11 kwietnia Sejm rozpoczął czytanie projektów ustaw dotyczących przepisów aborcyjnych. Wśród nich znalazły się cztery propozycje: dwa pochodzące od Lewicy, jeden zgłoszony przez grupę posłów klubu KO oraz jeden projekt reprezentujący Trzecią Drogę. Przed godziną 19 debata się zakończyła, a dziś nastąpi głosowanie w ich sprawie.
Czy Sejm skieruje wszystkie projekty dotyczące liberalizacji przepisów antyaborcyjnych do dalszych prac? Koalicja rządowa nie jest jednomyślna. Lewica i KO deklarują, że poprą skierowanie wszystkich czterech dokumentów do prac w specjalnej komisji. Inaczej jest w przypadku najbardziej konserwatywnych posłów PSL-u.
Cztery projekty
Jak zauważyła Dominika Długosz z „Newsweeka” podczas rozmowy w TOK FM, wiele rozstrzygnie się na samym początku piątkowych głosowań, gdy na pierwszy ogień pójdą dwa projekty Lewicy. Jeden z projektów częściowo depenalizuje aborcję oraz pomoc w niej, natomiast drugi umożliwia przerwanie ciąży do końca 12. tygodnia jej trwania. Pierwszy z nich to projekt zmian w kodeksie karnym. Jeżeli Lewica zobaczy, że idą do komisji, to projekt Trzeciej Drogi też przejdzie do komisji. Jeżeli Lewica zobaczy, że jej projekty lądują w koszu, to projekt Trzeciej Drogi też ląduje w koszu – mówiła dziennikarka.
Projekt Trzeciej Drogi zakłada legalność przerywania ciąży jedynie w trzech okolicznościach: gdy ciąża stanowi ryzyko dla zdrowia lub życia kobiety, gdy istnieje wysokie ryzyko poważnych i nieodwracalnych wad płodu lub nieuleczalnej choroby zagrażającej jego życiu, oraz gdy istnieje podejrzenie, że ciąża jest wynikiem gwałtu.
Kto jest przeciw?
Koalicja Obywatelska ogłosiła swoje poparcie dla wszystkich czterech projektów. Jednak, dzisiaj na korytarzu sejmowym, jedna z posłanek KO przekazała, że istnieją dwie osoby w klubie, które rzekomo zamierzają zagłosować przeciwko nim. Powiedziała też, że te osoby powinny być natychmiast usunięte „na zbitą mordę”, jeśli taki scenariusz się sprawdzi. Jak podkreśliła jednak Długosz, nie jest to informacja potwierdzona, a dwóch rozmówców nie zostało zidentyfikowanych.
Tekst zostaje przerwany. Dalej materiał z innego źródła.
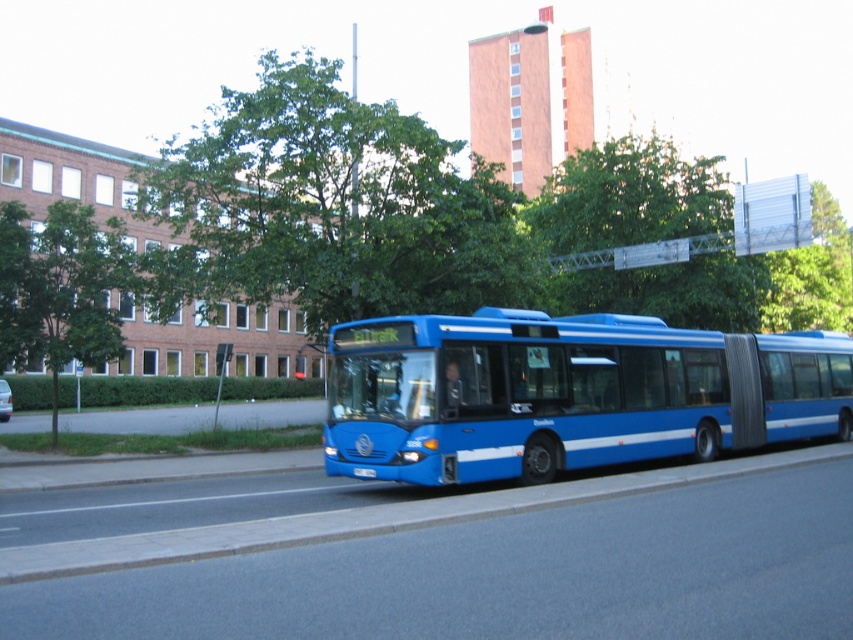
Question: Is green leafy tree at upper center positioned at the back of green leafy tree at upper right?

Choices:
 (A) yes
 (B) no

Answer: (A)

Question: Among these objects, which one is farthest from the camera?

Choices:
 (A) gray asphalt curb at lower center
 (B) green leafy tree at left

Answer: (B)

Question: Does blue metallic bus at center have a lesser width compared to gray asphalt curb at lower center?

Choices:
 (A) yes
 (B) no

Answer: (A)

Question: Which of the following is the closest to the observer?

Choices:
 (A) (567, 337)
 (B) (612, 476)

Answer: (A)

Question: Can you confirm if blue metallic bus at center is bigger than green leafy tree at left?

Choices:
 (A) no
 (B) yes

Answer: (A)

Question: Estimate the real-world distances between objects in this image. Which object is farther from the green leafy tree at upper center?

Choices:
 (A) gray asphalt curb at lower center
 (B) green leafy tree at left
 (C) blue metallic bus at center
 (D) green leafy tree at upper right

Answer: (B)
W piątek po południu posłowie podejmą decyzję, czy prace nad projektami będą kontynuowane. Klub Konfederacji dąży do odrzucenia wszystkich czterech projektów. PiS złożyło wniosek o odrzucenie trzech projektów od Lewicy i KO, natomiast w przypadku głosowania nad projektem Trzeciej Drogi posłowie będą głosować zgodnie z sumieniem, bez żadnego nakazu.
Przyszłość koalicji rządzącej
Wiadome jest, że odrzucenie projektów, zwłaszcza tych zgłoszonych przez Lewicę i KO, jednocześnie kierując projekt Trzeciej Drogi do komisji za sprawą głosów posłów PiS, może spowodować poważny kryzys w koalicji rządzącej. Taki ruch najprawdopodobniej zaostrzy istniejący od pewnego czasu kryzys, który został nasilony podczas wyborów samorządowych.
[ABORCJA] @wlodekczarzasty: To nie będzie głosowanie ostatecznych projektów, tylko za skierowaniem ich do komisji.